The debt owed by the United States to the United Nations has reached a record high of 2.33 billion U.S. dollars as of July 31, a UN spokesman said Tuesday.

Spokesman Fred Eckhard told a briefing that "the United States, the biggest debtor, now owes more than 2.33 billion dollars, including more than 462 million for the regular budget and more than 1.8 billion for peacekeeping debt."

Member states owe the United Nations a total of 4.295 billion dollars in unpaid contributions, four-fifths of it to the peacekeeping account, according to the spokesman.

Last week, the U.N. said its cash flow was "extremely precarious," and it would be forced to cross-borrow from the peacekeeping account to pay staff salaries this month.

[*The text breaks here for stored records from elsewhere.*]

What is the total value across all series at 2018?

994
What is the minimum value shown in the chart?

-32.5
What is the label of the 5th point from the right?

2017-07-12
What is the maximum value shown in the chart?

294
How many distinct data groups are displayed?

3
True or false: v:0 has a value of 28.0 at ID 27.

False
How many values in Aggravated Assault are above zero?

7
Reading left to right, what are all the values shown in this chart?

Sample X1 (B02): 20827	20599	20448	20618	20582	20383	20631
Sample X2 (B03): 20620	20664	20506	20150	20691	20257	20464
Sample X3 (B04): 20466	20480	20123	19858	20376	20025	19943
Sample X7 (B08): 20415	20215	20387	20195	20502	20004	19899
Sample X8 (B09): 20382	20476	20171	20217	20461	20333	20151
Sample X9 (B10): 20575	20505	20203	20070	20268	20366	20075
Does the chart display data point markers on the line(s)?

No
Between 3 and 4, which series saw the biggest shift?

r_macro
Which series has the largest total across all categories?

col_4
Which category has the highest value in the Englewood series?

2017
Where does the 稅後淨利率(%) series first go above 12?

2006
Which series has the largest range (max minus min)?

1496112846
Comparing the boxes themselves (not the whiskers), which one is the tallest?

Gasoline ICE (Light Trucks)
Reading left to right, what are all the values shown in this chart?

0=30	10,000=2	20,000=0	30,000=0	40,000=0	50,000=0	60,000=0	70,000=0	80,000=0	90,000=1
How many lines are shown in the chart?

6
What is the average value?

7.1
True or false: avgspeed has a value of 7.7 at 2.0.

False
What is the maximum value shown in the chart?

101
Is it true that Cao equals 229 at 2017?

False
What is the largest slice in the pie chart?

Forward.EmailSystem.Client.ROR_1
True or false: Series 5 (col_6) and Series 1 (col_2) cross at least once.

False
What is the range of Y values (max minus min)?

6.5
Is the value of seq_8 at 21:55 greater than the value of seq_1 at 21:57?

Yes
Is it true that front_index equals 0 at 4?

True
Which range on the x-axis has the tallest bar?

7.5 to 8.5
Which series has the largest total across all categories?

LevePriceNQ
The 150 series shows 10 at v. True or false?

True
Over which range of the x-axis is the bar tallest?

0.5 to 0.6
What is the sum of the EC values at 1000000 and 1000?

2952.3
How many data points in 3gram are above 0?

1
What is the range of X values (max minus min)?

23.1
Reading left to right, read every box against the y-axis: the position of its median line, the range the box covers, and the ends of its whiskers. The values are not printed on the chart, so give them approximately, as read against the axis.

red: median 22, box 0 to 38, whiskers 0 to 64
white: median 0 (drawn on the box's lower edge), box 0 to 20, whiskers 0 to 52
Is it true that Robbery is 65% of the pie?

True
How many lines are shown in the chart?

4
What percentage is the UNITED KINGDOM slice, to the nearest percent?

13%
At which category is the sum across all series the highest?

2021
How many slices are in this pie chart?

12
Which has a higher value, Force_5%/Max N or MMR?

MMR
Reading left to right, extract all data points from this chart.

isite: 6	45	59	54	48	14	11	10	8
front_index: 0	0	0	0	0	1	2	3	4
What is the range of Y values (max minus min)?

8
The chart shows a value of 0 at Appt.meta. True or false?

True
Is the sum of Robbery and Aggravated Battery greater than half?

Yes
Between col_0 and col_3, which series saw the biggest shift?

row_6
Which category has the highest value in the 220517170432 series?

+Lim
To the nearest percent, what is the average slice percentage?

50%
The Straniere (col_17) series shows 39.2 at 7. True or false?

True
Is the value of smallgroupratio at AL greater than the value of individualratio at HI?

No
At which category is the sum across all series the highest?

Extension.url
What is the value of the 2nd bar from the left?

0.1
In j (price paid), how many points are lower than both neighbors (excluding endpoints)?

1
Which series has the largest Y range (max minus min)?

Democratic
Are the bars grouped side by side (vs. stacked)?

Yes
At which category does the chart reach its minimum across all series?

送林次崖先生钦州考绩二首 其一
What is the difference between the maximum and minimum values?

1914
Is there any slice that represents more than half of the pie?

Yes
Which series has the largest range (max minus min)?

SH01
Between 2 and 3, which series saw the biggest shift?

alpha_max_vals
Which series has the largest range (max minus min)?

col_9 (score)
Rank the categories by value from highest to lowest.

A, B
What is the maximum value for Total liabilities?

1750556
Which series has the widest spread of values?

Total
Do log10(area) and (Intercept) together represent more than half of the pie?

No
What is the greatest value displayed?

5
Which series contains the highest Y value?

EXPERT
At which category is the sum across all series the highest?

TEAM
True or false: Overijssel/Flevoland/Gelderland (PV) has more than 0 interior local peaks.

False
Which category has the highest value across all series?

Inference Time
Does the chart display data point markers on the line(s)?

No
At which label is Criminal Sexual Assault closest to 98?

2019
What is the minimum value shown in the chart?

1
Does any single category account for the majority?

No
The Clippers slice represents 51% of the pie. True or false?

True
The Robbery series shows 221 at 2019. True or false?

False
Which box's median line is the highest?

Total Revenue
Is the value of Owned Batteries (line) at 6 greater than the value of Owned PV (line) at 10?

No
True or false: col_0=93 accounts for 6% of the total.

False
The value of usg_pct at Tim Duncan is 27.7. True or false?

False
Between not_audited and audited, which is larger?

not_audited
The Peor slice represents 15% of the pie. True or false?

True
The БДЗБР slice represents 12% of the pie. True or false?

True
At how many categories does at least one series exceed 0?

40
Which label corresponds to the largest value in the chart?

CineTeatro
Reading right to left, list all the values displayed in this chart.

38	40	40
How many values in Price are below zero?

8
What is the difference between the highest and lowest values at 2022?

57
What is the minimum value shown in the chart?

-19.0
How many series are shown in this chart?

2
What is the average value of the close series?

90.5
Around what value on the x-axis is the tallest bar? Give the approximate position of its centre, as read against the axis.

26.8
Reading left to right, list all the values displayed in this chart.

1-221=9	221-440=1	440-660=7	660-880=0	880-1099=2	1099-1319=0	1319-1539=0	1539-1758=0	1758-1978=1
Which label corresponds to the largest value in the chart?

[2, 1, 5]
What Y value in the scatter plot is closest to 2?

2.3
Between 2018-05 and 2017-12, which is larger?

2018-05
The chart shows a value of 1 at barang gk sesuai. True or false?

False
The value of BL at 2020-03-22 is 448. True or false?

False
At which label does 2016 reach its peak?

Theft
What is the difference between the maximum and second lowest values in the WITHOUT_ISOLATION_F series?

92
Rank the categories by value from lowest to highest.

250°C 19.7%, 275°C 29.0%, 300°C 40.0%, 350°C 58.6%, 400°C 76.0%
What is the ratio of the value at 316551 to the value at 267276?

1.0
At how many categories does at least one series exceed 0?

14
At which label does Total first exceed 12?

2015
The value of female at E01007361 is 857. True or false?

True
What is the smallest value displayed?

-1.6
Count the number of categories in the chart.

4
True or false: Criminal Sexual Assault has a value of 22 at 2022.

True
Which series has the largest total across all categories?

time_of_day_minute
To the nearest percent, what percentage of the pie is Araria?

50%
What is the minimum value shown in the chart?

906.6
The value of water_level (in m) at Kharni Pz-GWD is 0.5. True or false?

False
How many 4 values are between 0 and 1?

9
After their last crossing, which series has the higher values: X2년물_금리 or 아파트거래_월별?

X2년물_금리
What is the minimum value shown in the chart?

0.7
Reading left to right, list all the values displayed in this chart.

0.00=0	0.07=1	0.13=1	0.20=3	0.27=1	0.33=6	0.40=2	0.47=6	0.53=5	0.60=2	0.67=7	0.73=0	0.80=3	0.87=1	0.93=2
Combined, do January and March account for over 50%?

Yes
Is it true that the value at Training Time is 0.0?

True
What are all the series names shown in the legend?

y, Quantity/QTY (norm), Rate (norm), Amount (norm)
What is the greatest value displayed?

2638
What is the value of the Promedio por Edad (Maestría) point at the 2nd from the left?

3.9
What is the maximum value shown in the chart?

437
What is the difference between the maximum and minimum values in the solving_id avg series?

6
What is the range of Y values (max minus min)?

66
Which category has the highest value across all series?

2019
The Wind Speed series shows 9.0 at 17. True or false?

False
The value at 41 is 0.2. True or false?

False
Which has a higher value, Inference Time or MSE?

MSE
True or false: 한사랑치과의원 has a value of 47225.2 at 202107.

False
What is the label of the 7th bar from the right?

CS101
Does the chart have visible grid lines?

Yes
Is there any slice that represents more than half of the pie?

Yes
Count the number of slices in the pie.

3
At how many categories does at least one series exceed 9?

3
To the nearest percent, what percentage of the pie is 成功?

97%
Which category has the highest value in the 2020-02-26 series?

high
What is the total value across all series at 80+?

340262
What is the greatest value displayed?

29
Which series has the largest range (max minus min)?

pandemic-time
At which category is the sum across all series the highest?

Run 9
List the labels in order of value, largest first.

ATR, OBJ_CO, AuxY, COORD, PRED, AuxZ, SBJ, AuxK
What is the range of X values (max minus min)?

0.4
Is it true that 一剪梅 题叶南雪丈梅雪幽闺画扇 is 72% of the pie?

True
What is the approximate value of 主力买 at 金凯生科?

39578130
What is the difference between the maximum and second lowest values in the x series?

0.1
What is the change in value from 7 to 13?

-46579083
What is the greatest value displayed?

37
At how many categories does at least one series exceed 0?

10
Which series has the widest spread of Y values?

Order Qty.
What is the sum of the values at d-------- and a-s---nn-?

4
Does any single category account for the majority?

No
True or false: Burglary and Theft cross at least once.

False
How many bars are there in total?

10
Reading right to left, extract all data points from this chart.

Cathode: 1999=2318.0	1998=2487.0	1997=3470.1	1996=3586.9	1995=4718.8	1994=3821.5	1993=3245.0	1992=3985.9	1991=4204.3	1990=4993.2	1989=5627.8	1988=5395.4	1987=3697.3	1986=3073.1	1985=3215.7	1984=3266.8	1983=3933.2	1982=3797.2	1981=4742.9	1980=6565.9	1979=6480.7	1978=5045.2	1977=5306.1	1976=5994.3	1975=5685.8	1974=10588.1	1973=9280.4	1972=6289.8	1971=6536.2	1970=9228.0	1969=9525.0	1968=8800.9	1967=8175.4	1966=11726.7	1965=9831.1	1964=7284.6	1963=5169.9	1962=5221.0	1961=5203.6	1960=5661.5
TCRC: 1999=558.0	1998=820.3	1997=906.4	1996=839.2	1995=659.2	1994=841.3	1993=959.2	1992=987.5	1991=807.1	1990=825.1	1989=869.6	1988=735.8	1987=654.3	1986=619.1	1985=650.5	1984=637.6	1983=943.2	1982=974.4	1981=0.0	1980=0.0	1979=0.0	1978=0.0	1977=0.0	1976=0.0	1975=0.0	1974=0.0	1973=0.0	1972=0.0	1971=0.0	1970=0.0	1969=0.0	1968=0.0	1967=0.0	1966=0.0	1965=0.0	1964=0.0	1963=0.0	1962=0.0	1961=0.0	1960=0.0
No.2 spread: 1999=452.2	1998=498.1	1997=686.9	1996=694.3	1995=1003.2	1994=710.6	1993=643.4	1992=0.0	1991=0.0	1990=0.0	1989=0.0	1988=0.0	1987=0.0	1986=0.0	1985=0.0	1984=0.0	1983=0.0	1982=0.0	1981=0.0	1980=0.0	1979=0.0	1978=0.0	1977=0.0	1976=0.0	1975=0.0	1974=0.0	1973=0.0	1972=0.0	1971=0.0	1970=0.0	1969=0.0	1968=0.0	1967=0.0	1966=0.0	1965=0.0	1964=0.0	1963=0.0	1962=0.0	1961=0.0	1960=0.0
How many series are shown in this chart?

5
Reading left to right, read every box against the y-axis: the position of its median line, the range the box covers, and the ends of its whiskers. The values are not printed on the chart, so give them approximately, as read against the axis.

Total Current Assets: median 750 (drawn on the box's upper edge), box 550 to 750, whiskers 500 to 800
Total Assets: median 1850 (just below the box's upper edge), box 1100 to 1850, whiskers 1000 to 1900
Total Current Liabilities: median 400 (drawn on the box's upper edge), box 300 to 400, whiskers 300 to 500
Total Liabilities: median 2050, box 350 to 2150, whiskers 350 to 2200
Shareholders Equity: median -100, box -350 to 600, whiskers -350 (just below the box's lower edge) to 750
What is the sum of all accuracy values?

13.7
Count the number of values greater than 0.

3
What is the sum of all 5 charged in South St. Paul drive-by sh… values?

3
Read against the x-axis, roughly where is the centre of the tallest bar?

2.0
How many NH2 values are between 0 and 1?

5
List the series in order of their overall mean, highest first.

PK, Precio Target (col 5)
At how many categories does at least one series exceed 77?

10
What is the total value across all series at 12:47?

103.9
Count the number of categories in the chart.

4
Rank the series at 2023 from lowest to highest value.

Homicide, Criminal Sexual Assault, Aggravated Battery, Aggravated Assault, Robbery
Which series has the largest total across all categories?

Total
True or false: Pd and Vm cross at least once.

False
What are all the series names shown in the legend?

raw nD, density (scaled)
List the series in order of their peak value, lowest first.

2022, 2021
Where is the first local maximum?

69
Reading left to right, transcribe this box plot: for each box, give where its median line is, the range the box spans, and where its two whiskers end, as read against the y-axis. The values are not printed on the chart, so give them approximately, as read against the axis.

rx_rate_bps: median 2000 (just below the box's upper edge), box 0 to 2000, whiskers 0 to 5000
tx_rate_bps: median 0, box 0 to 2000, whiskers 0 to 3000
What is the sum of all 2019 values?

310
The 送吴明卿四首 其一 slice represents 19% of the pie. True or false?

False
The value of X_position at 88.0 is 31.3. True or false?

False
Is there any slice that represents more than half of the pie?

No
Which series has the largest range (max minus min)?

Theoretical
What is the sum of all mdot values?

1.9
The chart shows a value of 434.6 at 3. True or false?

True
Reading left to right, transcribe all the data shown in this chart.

Leaders of the Republican Party in the U.S. congress have threatened to hold up payment of 582 million dollars in arrears, which they agreed in last December to deliver to the U.N. by the end of this year, seeking to attach the funds to a bill that bars American cooperation with a new International Criminal Court.

The 189-member U.N. General Assembly agreed last December to cut the U.S. share of the annual U.N. administrative budget to 22 percent from 25 percent and its share of the peacekeeping budget to 25 percent from 31 percent in several years.

In return, Washington, under a deal arranged by former U.S. ambassador to the U.N. Richard Holbrooke, was to keep up its payments and release the 582 million dollars in arrears.